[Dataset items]
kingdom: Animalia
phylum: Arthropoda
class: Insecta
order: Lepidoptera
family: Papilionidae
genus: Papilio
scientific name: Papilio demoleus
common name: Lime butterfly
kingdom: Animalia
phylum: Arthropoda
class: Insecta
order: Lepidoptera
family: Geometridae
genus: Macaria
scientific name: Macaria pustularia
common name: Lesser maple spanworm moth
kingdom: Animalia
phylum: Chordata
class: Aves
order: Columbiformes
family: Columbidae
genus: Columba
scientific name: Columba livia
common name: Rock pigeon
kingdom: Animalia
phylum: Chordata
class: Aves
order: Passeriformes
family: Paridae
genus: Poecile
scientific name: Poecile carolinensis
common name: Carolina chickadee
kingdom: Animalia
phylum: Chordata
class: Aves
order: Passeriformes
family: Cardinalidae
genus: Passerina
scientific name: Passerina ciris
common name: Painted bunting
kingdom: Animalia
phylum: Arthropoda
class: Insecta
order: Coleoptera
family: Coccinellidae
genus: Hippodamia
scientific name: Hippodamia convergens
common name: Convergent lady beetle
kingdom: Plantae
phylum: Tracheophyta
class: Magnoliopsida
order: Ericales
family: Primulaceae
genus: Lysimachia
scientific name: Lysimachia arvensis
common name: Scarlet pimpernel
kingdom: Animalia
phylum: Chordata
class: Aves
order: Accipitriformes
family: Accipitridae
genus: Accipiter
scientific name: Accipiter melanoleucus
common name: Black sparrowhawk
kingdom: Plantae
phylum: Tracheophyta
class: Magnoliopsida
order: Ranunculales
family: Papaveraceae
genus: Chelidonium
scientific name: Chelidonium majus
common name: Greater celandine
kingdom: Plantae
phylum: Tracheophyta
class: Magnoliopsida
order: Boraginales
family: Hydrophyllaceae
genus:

WHAT IS REQUIRED - Give every line in the rows above as a JSON list of strings, one string per line, leaving out blank lines.

WRITTEN SOLUTION -
[
  "kingdom: Animalia",
  "phylum: Arthropoda",
  "class: Insecta",
  "order: Lepidoptera",
  "family: Papilionidae",
  "genus: Papilio",
  "scientific name: Papilio demoleus",
  "common name: Lime butterfly",
  "kingdom: Animalia",
  "phylum: Arthropoda",
  "class: Insecta",
  "order: Lepidoptera",
  "family: Geometridae",
  "genus: Macaria",
  "scientific name: Macaria pustularia",
  "common name: Lesser maple spanworm moth",
  "kingdom: Animalia",
  "phylum: Chordata",
  "class: Aves",
  "order: Columbiformes",
  "family: Columbidae",
  "genus: Columba",
  "scientific name: Columba livia",
  "common name: Rock pigeon",
  "kingdom: Animalia",
  "phylum: Chordata",
  "class: Aves",
  "order: Passeriformes",
  "family: Paridae",
  "genus: Poecile",
  "scientific name: Poecile carolinensis",
  "common name: Carolina chickadee",
  "kingdom: Animalia",
  "phylum: Chordata",
  "class: Aves",
  "order: Passeriformes",
  "family: Cardinalidae",
  "genus: Passerina",
  "scientific name: Passerina ciris",
  "common name: Painted bunting",
  "kingdom: Animalia",
  "phylum: Arthropoda",
  "class: Insecta",
  "order: Coleoptera",
  "family: Coccinellidae",
  "genus: Hippodamia",
  "scientific name: Hippodamia convergens",
  "common name: Convergent lady beetle",
  "kingdom: Plantae",
  "phylum: Tracheophyta",
  "class: Magnoliopsida",
  "order: Ericales",
  "family: Primulaceae",
  "genus: Lysimachia",
  "scientific name: Lysimachia arvensis",
  "common name: Scarlet pimpernel",
  "kingdom: Animalia",
  "phylum: Chordata",
  "class: Aves",
  "order: Accipitriformes",
  "family: Accipitridae",
  "genus: Accipiter",
  "scientific name: Accipiter melanoleucus",
  "common name: Black sparrowhawk",
  "kingdom: Plantae",
  "phylum: Tracheophyta",
  "class: Magnoliopsida",
  "order: Ranunculales",
  "family: Papaveraceae",
  "genus: Chelidonium",
  "scientific name: Chelidonium majus",
  "common name: Greater celandine",
  "kingdom: Plantae",
  "phylum: Tracheophyta",
  "class: Magnoliopsida",
  "order: Boraginales",
  "family: Hydrophyllaceae",
  "genus:"
]